The problem
In your reply, repeat the full listing exactly and leave each picture out.

Excerpted data
--*--
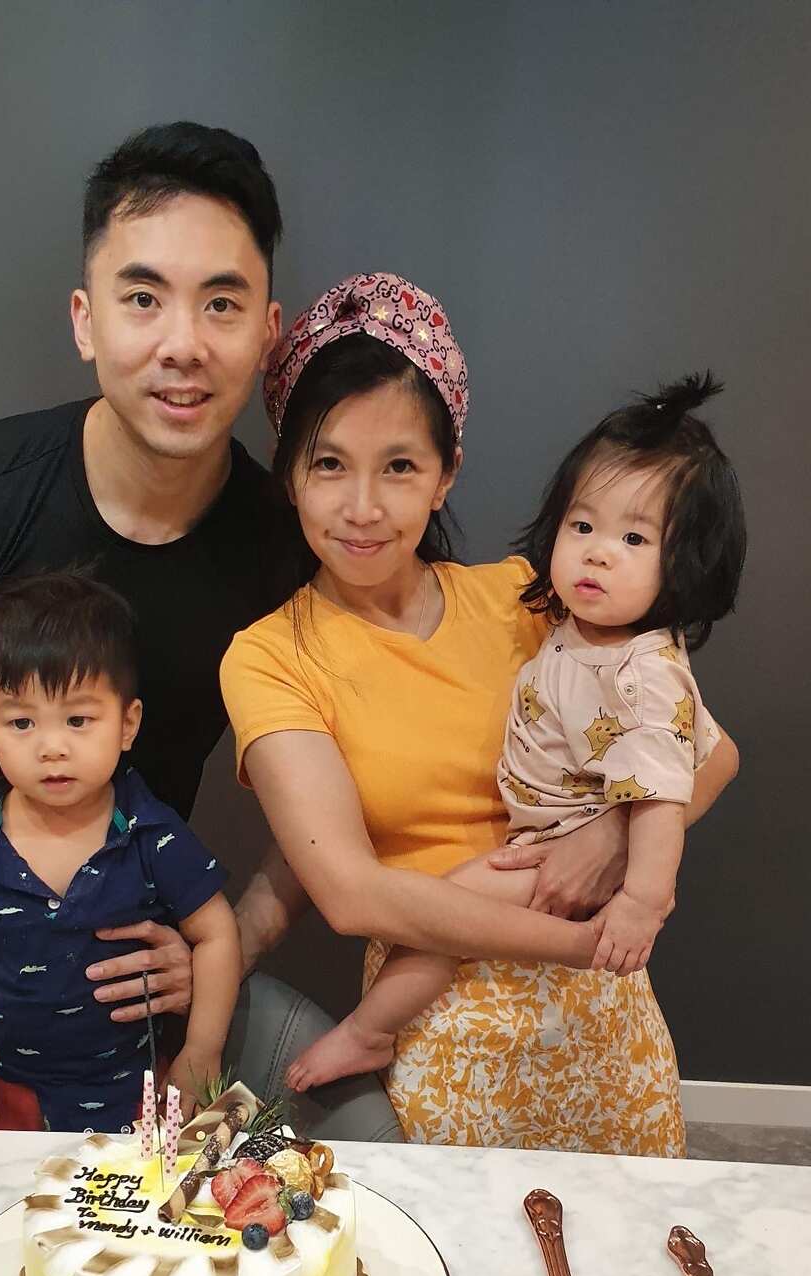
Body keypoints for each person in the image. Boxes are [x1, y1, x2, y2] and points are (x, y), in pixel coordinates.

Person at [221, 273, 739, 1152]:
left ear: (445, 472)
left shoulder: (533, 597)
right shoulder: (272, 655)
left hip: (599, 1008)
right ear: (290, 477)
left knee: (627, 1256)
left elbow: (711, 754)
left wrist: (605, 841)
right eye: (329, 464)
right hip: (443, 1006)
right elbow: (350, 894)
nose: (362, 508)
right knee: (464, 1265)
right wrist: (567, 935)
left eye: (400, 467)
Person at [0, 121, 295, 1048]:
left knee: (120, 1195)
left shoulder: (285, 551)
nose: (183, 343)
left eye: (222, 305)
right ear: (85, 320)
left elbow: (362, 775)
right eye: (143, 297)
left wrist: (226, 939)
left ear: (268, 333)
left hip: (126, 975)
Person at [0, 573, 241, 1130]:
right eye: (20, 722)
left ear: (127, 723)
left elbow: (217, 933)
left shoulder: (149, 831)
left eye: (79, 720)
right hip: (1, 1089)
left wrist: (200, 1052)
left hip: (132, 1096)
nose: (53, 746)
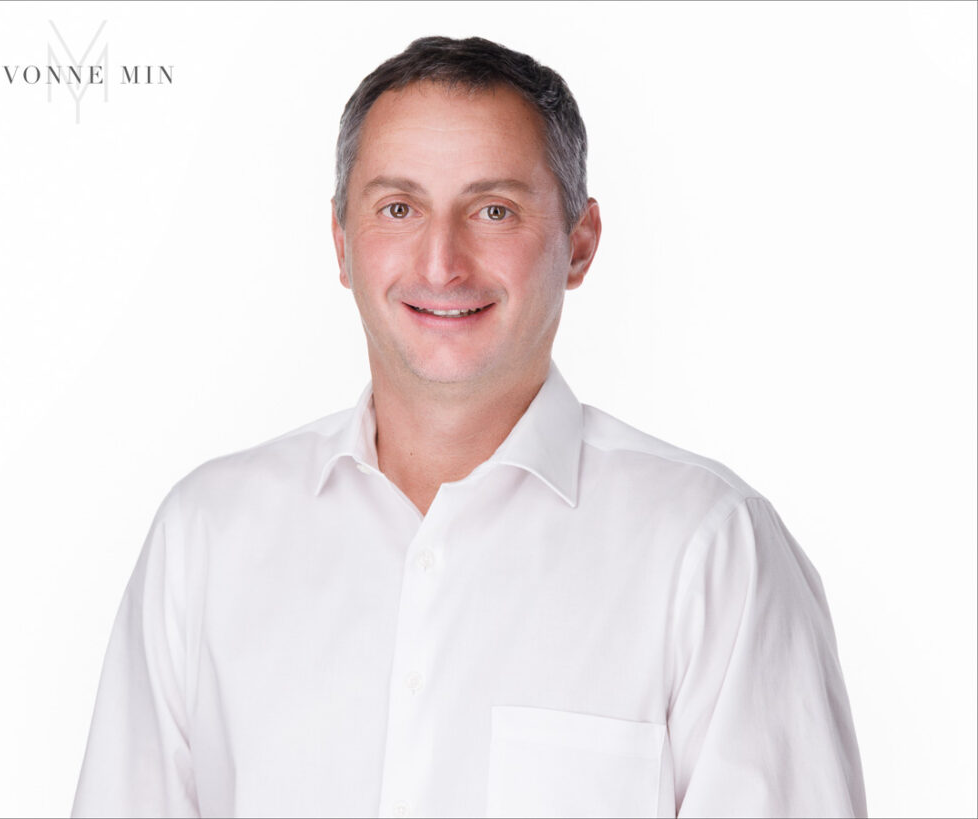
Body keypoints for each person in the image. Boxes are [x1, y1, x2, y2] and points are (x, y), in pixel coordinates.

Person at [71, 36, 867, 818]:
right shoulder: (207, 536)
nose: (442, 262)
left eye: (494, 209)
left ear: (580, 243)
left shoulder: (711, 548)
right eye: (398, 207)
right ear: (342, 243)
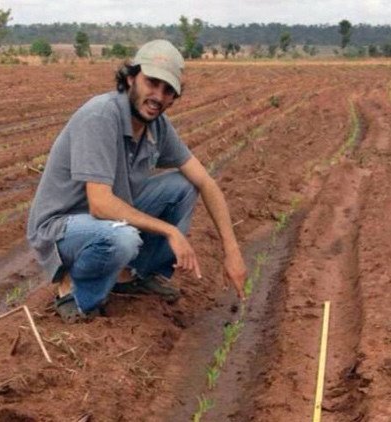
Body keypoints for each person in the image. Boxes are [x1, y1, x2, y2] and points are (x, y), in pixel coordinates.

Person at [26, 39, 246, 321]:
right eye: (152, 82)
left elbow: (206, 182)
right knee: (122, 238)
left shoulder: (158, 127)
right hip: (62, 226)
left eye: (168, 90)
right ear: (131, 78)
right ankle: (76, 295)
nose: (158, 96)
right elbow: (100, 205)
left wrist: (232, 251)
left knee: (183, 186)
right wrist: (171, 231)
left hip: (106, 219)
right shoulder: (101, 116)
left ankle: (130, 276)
--*--
Answer to this exercise
Body keypoints for each person in the image. Boxes are [x1, y1, x2, y2] and points are (x, y), in pixel coordinates.

Person at [221, 273, 739, 1152]:
left ear: (445, 472)
left shoulder: (533, 597)
right shoulder: (272, 655)
left hip: (599, 1008)
right ear: (290, 477)
left knee: (627, 1256)
left elbow: (711, 754)
left wrist: (605, 841)
right eye: (329, 464)
right hip: (443, 1006)
right elbow: (350, 894)
nose: (362, 508)
right knee: (464, 1265)
right wrist: (567, 935)
left eye: (400, 467)
Person at [0, 121, 295, 1048]:
left knee: (120, 1195)
left shoulder: (285, 551)
nose: (183, 343)
left eye: (222, 305)
right ear: (85, 320)
left elbow: (362, 775)
right eye: (143, 297)
left wrist: (226, 939)
left ear: (268, 333)
left hip: (126, 975)
Person at [0, 573, 241, 1130]:
right eye: (20, 722)
left ear: (127, 723)
left elbow: (217, 933)
left shoulder: (149, 831)
left eye: (79, 720)
right hip: (1, 1089)
left wrist: (200, 1052)
left hip: (132, 1096)
nose: (53, 746)
Body keypoints for each person in the image. Boxes are [x1, y1, x2, y2] and points are (x, y), in pixel coordinates.

Person at [71, 36, 867, 818]:
right shoulder: (207, 536)
nose: (442, 262)
left eye: (494, 209)
left ear: (580, 243)
left shoulder: (711, 548)
right eye: (398, 207)
right ear: (342, 243)
Body keypoints for each person in the image. Boxes are [x1, y1, x2, y2] and points are (x, y), in pixel coordinates.

Person at [26, 39, 246, 321]:
right eye: (152, 82)
left elbow: (206, 182)
right knee: (122, 238)
left shoulder: (158, 127)
right hip: (62, 226)
left eye: (168, 90)
right ear: (131, 78)
right ankle: (76, 295)
nose: (158, 96)
right elbow: (100, 205)
left wrist: (232, 251)
left knee: (183, 186)
right wrist: (171, 231)
left hip: (106, 219)
right shoulder: (101, 116)
left ankle: (130, 276)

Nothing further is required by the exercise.